Fragmentation of valence electronic states of CF3–CH2F+ and CHF2–CHF2+ in the range 12–25 eV

Tunable vacuum-ultraviolet radiation from a synchrotron source and threshold photoelectron–photoion coincidence spectroscopy have been used to study the decay dynamics of the valence electronic states of CF3–CH2F+ and CHF2–CHF2+. The threshold photoelectron spectra, fragment ion yield curves, and breakdown diagrams of CF3–CH2F and CHF2–CHF2 have been obtained in the photon energy range 12–25 eV, the electrons and fragment ions being detected by a threshold electron analyser and a linear time-of-flight mass spectrometer, respectively. For the dissociation products of (CF3–CH2F+)* and (CHF2–CHF2+)* formed via a single-bond cleavage, the mean translational kinetic energy releases have been measured and compared with the predictions of statistical and pure-impulsive mechanisms. Ab initio G2 calculations have determined the minimum-energy geometries of CF3–CH2F and CHF2–CHF2 and their cations, and deduced the nature of the high-lying valence orbitals of both neutral molecules.
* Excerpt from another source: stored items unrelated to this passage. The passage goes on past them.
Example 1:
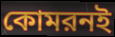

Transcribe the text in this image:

কোমরনই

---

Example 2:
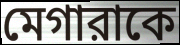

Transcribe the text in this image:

মেগারাকে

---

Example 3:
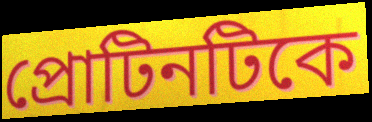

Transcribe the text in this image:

প্রোটিনটিকে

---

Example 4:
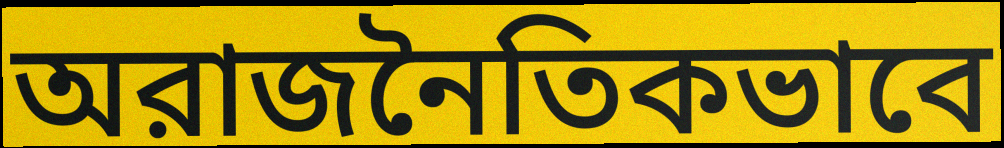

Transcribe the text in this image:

অরাজনৈতিকভাবে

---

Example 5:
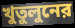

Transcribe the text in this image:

খুতুলুনেরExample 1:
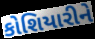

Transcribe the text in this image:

કોશિયારીને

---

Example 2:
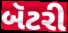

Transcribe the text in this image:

બૅટરી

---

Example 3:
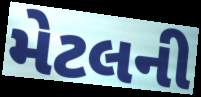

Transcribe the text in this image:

મેટલની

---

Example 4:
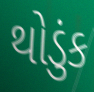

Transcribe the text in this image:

થોડુંક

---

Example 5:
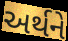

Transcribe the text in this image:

અર્થને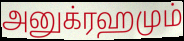
அனுக்ரஹமும்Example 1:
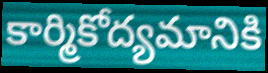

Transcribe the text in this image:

కార్మికోద్యమానికి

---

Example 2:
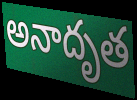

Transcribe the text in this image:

అనాదృత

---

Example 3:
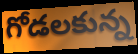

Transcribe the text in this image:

గోడలకున్న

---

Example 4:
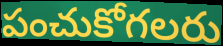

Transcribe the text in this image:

పంచుకోగలరు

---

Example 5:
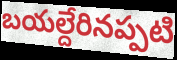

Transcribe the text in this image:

బయల్దేరినప్పటి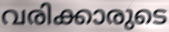
വരിക്കാരുടെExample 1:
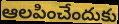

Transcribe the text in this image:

ఆలపించేందుకు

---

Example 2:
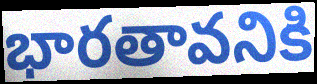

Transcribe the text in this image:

భారతావనికి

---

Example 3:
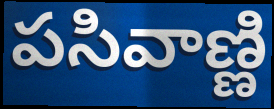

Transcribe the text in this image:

పసివాణ్ణి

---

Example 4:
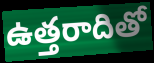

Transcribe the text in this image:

ఉత్తరాదితో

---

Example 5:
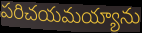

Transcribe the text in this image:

పరిచయమయ్యాను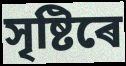
সৃষ্টিৰে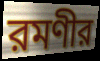
রমণীরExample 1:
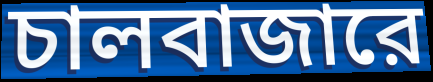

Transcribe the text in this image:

চালবাজারে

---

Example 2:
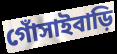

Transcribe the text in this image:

গোঁসাইবাড়ি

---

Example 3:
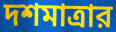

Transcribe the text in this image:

দশমাত্রার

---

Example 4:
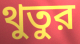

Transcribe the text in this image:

থুতুর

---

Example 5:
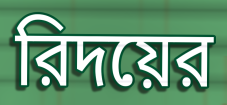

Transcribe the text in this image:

রিদয়ের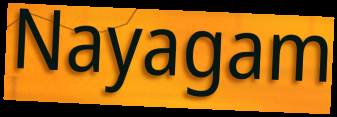
NayagamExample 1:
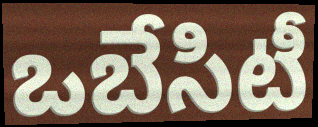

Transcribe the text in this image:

ఒబేసిటీ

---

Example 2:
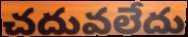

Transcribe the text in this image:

చదువలేదు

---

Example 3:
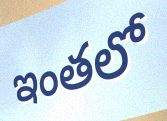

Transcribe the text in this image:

ఇంతలో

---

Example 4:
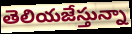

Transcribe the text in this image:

తెలియజేస్తున్నా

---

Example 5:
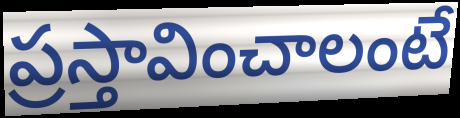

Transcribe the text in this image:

ప్రస్తావించాలంటే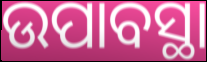
ଉପାବସ୍ଥାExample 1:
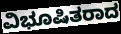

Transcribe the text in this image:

ವಿಭೂಷಿತರಾದ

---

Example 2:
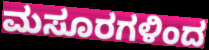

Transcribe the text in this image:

ಮಸೂರಗಳಿಂದ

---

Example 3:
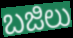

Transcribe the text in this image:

ಬಜಿಲು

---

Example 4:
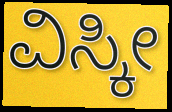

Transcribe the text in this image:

ವಿಸ್ಕೀ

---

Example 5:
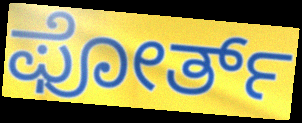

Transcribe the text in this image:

ಫೋರ್ತ್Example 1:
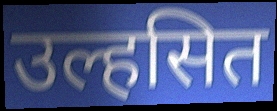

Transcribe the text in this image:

उल्हसित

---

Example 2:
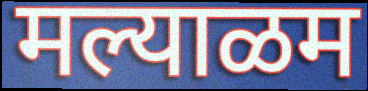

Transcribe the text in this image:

मल्याळम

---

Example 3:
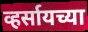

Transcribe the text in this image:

व्हर्सायच्या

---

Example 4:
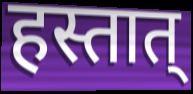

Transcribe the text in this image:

Furthermore, enthalpies of formation at 298 K of both neutral molecules, and all the neutral and fragment ions observed by dissociative photoionisation have been calculated. Combining all experimental and theoretical data, the decay mechanisms of the ground and excited valence states of CF3–CH2F+ and CHF2–CHF2+ are discussed. The first and second excited states of both ions show some evidence for isolated-state behaviour, with fast dissociation by cleavage of a C–F or C–H bond and a relatively large translational energy released in the two fragments. The ground state of both ions dissociate by cleavage of the central C–C bond, with a much smaller translational energy release. Several fragment ions are observed which form via H-atom migration across the C–C bond; for hν > 18 eV, CH2F+ is even the dominant ion from dissociative photoionisation of CHF2–CHF2. New experimental values are determined for the enthalpy of formation at 298 K of CF3–CH2F (−905 ± 5 kJ mol−1) and CHF2–CHF2 (−861 ± 5 kJ mol−1), with upper limits being obtained for CF2–CH2F+ (⩽485 ± 7 kJ mol−1), CF2–CHF2+ (⩽324 ± 7 kJ mol−1) and CHF–CHF2+ (⩽469 ± 7 kJ mol−1).